--- START ---

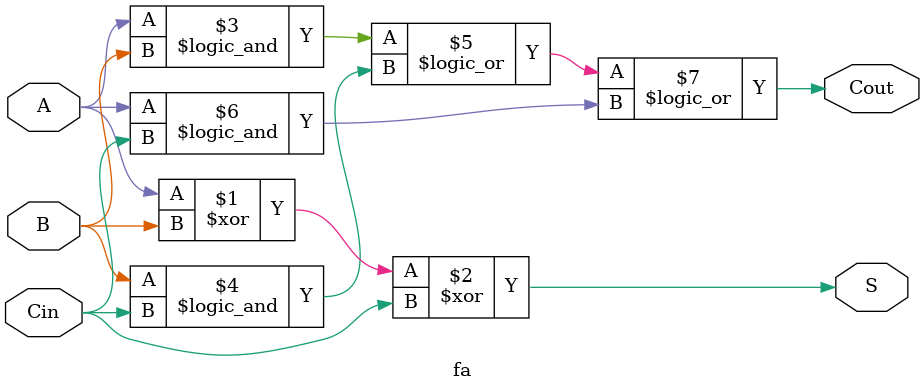
<source format=v>
`timescale 1ns / 1ps
module fa(
    input A,
    input B,
    input Cin,
    output S,
    output Cout
    );

assign S = A ^ B ^ Cin;
assign Cout = (A && B) || (B && Cin) || (A && Cin);

endmodule

</source>
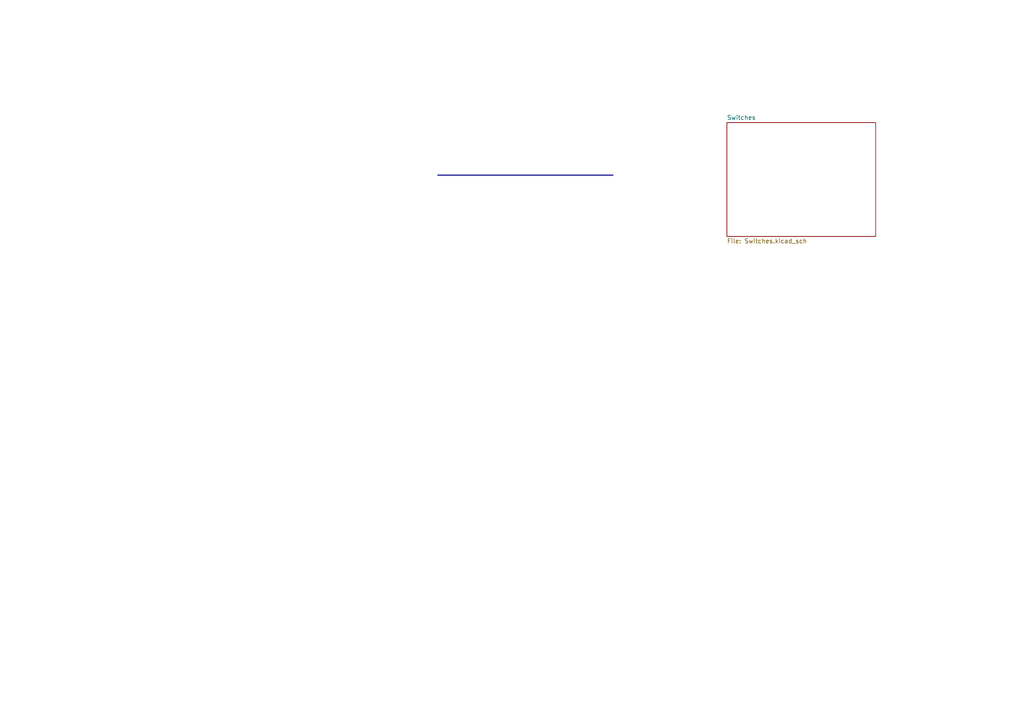
<source format=kicad_sch>
(kicad_sch
	(version 20250114)
	(generator "eeschema")
	(generator_version "9.0")
	(uuid "a2bfbea0-d5f2-42a9-9f8e-71fb4081dbd9")
	(paper "A4")
	(lib_symbols)
	(bus
		(pts
			(xy 127 50.8) (xy 177.8 50.8)
		)
		(stroke
			(width 0)
			(type default)
		)
		(uuid "35de5cbb-ea69-4c05-94ff-6f4e06defa70")
	)
	(sheet
		(at 210.82 35.56)
		(size 43.18 33.02)
		(exclude_from_sim no)
		(in_bom yes)
		(on_board yes)
		(dnp no)
		(fields_autoplaced yes)
		(stroke
			(width 0.1524)
			(type solid)
		)
		(fill
			(color 0 0 0 0.0000)
		)
		(uuid "8dc63db3-bdf2-4beb-8698-0f2866d48a1a")
		(property "Sheetname" "Switches"
			(at 210.82 34.8484 0)
			(effects
				(font
					(size 1.27 1.27)
				)
				(justify left bottom)
			)
		)
		(property "Sheetfile" "Switches.kicad_sch"
			(at 210.82 69.1646 0)
			(effects
				(font
					(size 1.27 1.27)
				)
				(justify left top)
			)
		)
		(instances
			(project "KB01"
				(path "/a2bfbea0-d5f2-42a9-9f8e-71fb4081dbd9"
					(page "2")
				)
			)
		)
	)
	(sheet_instances
		(path "/"
			(page "1")
		)
	)
	(embedded_fonts no)
)

</source>
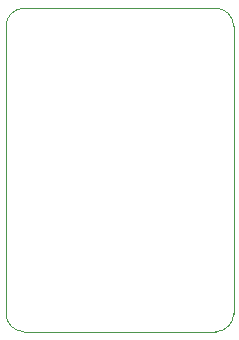
<source format=gbr>
G04 #@! TF.GenerationSoftware,KiCad,Pcbnew,(5.1.5-0-10_14)*
G04 #@! TF.CreationDate,2020-11-20T21:32:41+01:00*
G04 #@! TF.ProjectId,3pdt-minimal,33706474-2d6d-4696-9e69-6d616c2e6b69,rev?*
G04 #@! TF.SameCoordinates,Original*
G04 #@! TF.FileFunction,Profile,NP*
%FSLAX46Y46*%
G04 Gerber Fmt 4.6, Leading zero omitted, Abs format (unit mm)*
G04 Created by KiCad (PCBNEW (5.1.5-0-10_14)) date 2020-11-20 21:32:41*
%MOMM*%
%LPD*%
G04 APERTURE LIST*
%ADD10C,0.050000*%
G04 APERTURE END LIST*
D10*
X123936000Y-46768000D02*
X123936000Y-48768000D01*
X121412000Y-45244000D02*
X122412000Y-45244000D01*
X106188000Y-45244000D02*
X107188000Y-45244000D01*
X104664000Y-48768000D02*
X104664000Y-46768000D01*
X104664000Y-71104000D02*
X104664000Y-70104000D01*
X106188000Y-72628000D02*
X107188000Y-72628000D01*
X123936000Y-71104000D02*
X123936000Y-70104000D01*
X121412000Y-72628000D02*
X122412000Y-72628000D01*
X121412000Y-72628000D02*
X107188000Y-72628000D01*
X123936000Y-48768000D02*
X123936000Y-70104000D01*
X107188000Y-45244000D02*
X121412000Y-45244000D01*
X104664000Y-70104000D02*
X104664000Y-48768000D01*
X106188000Y-72628000D02*
G75*
G02X104664000Y-71104000I0J1524000D01*
G01*
X123936000Y-71104000D02*
G75*
G02X122412000Y-72628000I-1524000J0D01*
G01*
X122412000Y-45244000D02*
G75*
G02X123936000Y-46768000I0J-1524000D01*
G01*
X104664000Y-46768000D02*
G75*
G02X106188000Y-45244000I1524000J0D01*
G01*
M02*

</source>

--- END ---

:: Problem to work on ::
The result should be every entry, word for word, and no pictures.

:: Response to this task ::
<source format=v>
`timescale 1ns / 1ps
module fa(
    input A,
    input B,
    input Cin,
    output S,
    output Cout
    );

assign S = A ^ B ^ Cin;
assign Cout = (A && B) || (B && Cin) || (A && Cin);

endmodule

</source>
<source format=kicad_sch>
(kicad_sch
	(version 20250114)
	(generator "eeschema")
	(generator_version "9.0")
	(uuid "a2bfbea0-d5f2-42a9-9f8e-71fb4081dbd9")
	(paper "A4")
	(lib_symbols)
	(bus
		(pts
			(xy 127 50.8) (xy 177.8 50.8)
		)
		(stroke
			(width 0)
			(type default)
		)
		(uuid "35de5cbb-ea69-4c05-94ff-6f4e06defa70")
	)
	(sheet
		(at 210.82 35.56)
		(size 43.18 33.02)
		(exclude_from_sim no)
		(in_bom yes)
		(on_board yes)
		(dnp no)
		(fields_autoplaced yes)
		(stroke
			(width 0.1524)
			(type solid)
		)
		(fill
			(color 0 0 0 0.0000)
		)
		(uuid "8dc63db3-bdf2-4beb-8698-0f2866d48a1a")
		(property "Sheetname" "Switches"
			(at 210.82 34.8484 0)
			(effects
				(font
					(size 1.27 1.27)
				)
				(justify left bottom)
			)
		)
		(property "Sheetfile" "Switches.kicad_sch"
			(at 210.82 69.1646 0)
			(effects
				(font
					(size 1.27 1.27)
				)
				(justify left top)
			)
		)
		(instances
			(project "KB01"
				(path "/a2bfbea0-d5f2-42a9-9f8e-71fb4081dbd9"
					(page "2")
				)
			)
		)
	)
	(sheet_instances
		(path "/"
			(page "1")
		)
	)
	(embedded_fonts no)
)

</source>
<source format=gbr>
G04 #@! TF.GenerationSoftware,KiCad,Pcbnew,(5.1.5-0-10_14)*
G04 #@! TF.CreationDate,2020-11-20T21:32:41+01:00*
G04 #@! TF.ProjectId,3pdt-minimal,33706474-2d6d-4696-9e69-6d616c2e6b69,rev?*
G04 #@! TF.SameCoordinates,Original*
G04 #@! TF.FileFunction,Profile,NP*
%FSLAX46Y46*%
G04 Gerber Fmt 4.6, Leading zero omitted, Abs format (unit mm)*
G04 Created by KiCad (PCBNEW (5.1.5-0-10_14)) date 2020-11-20 21:32:41*
%MOMM*%
%LPD*%
G04 APERTURE LIST*
%ADD10C,0.050000*%
G04 APERTURE END LIST*
D10*
X123936000Y-46768000D02*
X123936000Y-48768000D01*
X121412000Y-45244000D02*
X122412000Y-45244000D01*
X106188000Y-45244000D02*
X107188000Y-45244000D01*
X104664000Y-48768000D02*
X104664000Y-46768000D01*
X104664000Y-71104000D02*
X104664000Y-70104000D01*
X106188000Y-72628000D02*
X107188000Y-72628000D01*
X123936000Y-71104000D02*
X123936000Y-70104000D01*
X121412000Y-72628000D02*
X122412000Y-72628000D01*
X121412000Y-72628000D02*
X107188000Y-72628000D01*
X123936000Y-48768000D02*
X123936000Y-70104000D01*
X107188000Y-45244000D02*
X121412000Y-45244000D01*
X104664000Y-70104000D02*
X104664000Y-48768000D01*
X106188000Y-72628000D02*
G75*
G02X104664000Y-71104000I0J1524000D01*
G01*
X123936000Y-71104000D02*
G75*
G02X122412000Y-72628000I-1524000J0D01*
G01*
X122412000Y-45244000D02*
G75*
G02X123936000Y-46768000I0J-1524000D01*
G01*
X104664000Y-46768000D02*
G75*
G02X106188000Y-45244000I1524000J0D01*
G01*
M02*

</source>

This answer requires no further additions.